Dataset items
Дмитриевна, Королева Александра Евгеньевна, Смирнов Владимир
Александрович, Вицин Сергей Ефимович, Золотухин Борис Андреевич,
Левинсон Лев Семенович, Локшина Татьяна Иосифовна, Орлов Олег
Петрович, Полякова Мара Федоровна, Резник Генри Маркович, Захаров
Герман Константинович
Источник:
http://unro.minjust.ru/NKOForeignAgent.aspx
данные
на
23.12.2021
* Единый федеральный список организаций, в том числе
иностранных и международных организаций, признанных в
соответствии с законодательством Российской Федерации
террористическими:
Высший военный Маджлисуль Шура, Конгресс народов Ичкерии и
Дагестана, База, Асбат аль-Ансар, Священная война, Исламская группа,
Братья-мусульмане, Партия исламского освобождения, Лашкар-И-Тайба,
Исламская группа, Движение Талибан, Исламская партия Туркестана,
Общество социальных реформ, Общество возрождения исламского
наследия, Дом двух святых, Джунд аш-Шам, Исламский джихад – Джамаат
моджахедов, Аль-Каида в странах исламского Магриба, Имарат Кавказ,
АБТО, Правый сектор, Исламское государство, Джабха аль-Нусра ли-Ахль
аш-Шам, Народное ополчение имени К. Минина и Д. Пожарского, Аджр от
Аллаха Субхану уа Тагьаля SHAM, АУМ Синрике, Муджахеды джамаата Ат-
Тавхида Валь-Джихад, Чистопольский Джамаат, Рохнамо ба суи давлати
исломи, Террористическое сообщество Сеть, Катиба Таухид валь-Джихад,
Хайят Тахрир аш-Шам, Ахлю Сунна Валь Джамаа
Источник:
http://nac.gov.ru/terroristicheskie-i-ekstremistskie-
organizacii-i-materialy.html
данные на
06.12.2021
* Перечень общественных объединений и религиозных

# [Work order]
Whichever lines of the records above hold the word "организаций" should all be copied out.

# [Response to the task]
* Единый федеральный список организаций, в том числе
иностранных и международных организаций, признанных в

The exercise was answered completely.